ARC's 1st Law: As a "progressive" online discussion grows longer, the probability of a nefarious reference to Karl Rove approaches one

Monday, July 31, 2006

Palestine - Echoes of Ireland?

Have we seen a situation similar to that in Israel before in another place?

A pretty good argument can be made that what is going on in Israel has a strong comparison to what was going on in Ireland in the early 20th century. An indiginous population could be said to be trying to throw off an occupying power. In Ireland it was the Irish trying to rid themselves of the British, and in Israel the Arabs trying to rid themselves of what they perceive to be an occupying power, the Jews. There is not only a historical parallel, but a parallel in the methods used. There is also the obvious parallel in the religious element.

There was a singularly nasty individual by the name of Eamon de Valera in Ireland. He was a member of the "anti-treaty" faction. He was opposed to the Homerule Treaty that brought Ireland a large measure of independence while maintaining its ties to Great Britain. He was a separatist and a terrorist. It is assumed that he ordered the assination Michael Collins.

Collins, himself an Irish terrorist, had turned in his guns and negotiated the treaty bringing homerule to Ireland. That was not enough for de Valera and his people. Civil war among the Irish followed, with de Valera's forces prevailing, resulting in the founding of the Irish Republic. His party, Fianna Fail, with only limited interruptions, has ruled Ireland to this day. De Valera was the Yasser Arafat of his day. De Valera went on the become the long serving third president of Ireland and is a much revered person.

De Valera, interestingly, was a "Black Irish" expatriate Jew. He was born in New York. His ancestors were likely survivors of the Spanish Armada hence the Spanish last name. Not exactly your pure Irishman.

In Palestine the Jews during the 1947 war had some characters not unlike de Valera. The Irgun and The Stern Gang for instance. The assination of Bernadotte and the bombing of the King David hotel being notable examples.

So what is the point here?

These wars are ugly. We should draw some lessons from what has happened in the past, not be bound by them, but to learn from them. There is nothing totally new under the sun.

Are there moral equivalencies here, say between The Fianna Fail, The Stern Gang and and The Martyrs Brigade? An honest appraisal would have to admit that there are. We need to look past that and not react in a reflexive manner when the comparisons are made. The lessons to be learned are too important to reject them out of hand.

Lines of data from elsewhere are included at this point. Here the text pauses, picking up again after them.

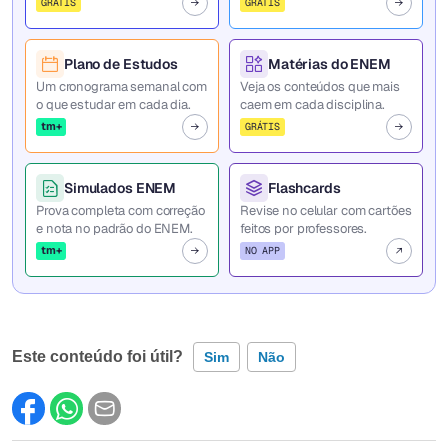
GRÁTIS
GRÁTIS
Plano de Estudos
Matérias do ENEM
Um cronograma semanal com
Veja os conteúdos que mais
o que estudar em cada dia.
caem em cada disciplina.
tm+
GRÁTIS
Simulados ENEM
Flashcards
Prova completa com correção
Revise no celular com cartões
e nota no padrão do ENEM.
feitos por professores.
tm+
NO APP
Este conteúdo foi útil?
Sim
Não
Este conteúdo contém informação incorreta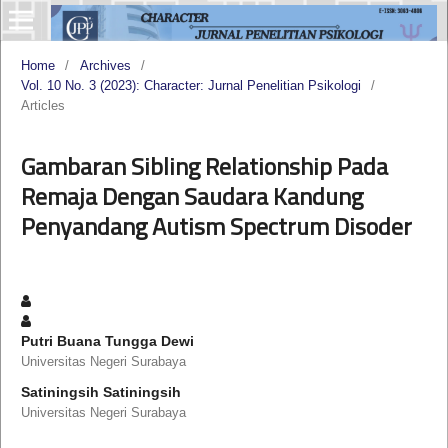
Home
/
Archives
/
Vol. 10 No. 3 (2023): Character: Jurnal Penelitian Psikologi
/
Articles
Gambaran Sibling Relationship Pada
Remaja Dengan Saudara Kandung
Penyandang Autism Spectrum Disoder
Putri Buana Tungga Dewi
Universitas Negeri Surabaya
Satiningsih Satiningsih
Universitas Negeri Surabaya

The Irish/Palestine comparison breaks down when what is presently going on in Lebanon is considered. That is not an indiginous secular struggle. It is a religious struggle fueled by an outside power, Iran. Have we seen that sort of thing before?

To where do we look for lessons in that type of conflict?

Your Co-Conspirator,
ARC: MontereyJohn

Comments (3)
dan l said...

Between this and your post: "Does palestine have a valid beef?", I think ARC has some of the best stuff on Israel.

Stupid Country said...

"De Valera, interestingly, was a 'Black Irish' expatriate Jew. He was born in New York. His ancestors were likely survivors of the Spanish Armada hence the Spanish last name. Not exactly your pure Irishman."

What, exactly, did you have in mind by this aside? A "pure Irishman" would have had a better claim to authority in Ireland? That terrorism is a semitic trait?

Not trying to nit-pick -- just very curious.

Monterey John said...

Good question SC. I debated whether to put that piece of trivia in the post. I think that he was similar to the many Americans who emigrated to Israel after WWII is what motivated me more than anything else, folks like Golda Meir and many others who were prominant in the establishment of modern Israel. But that is about as far as the comparison goes. Meir was a remarkable and good person. De Valera was a thug more akin to Arafat or perhaps Manachem Begin of the King David Hotel infamy who later became the great peace maker.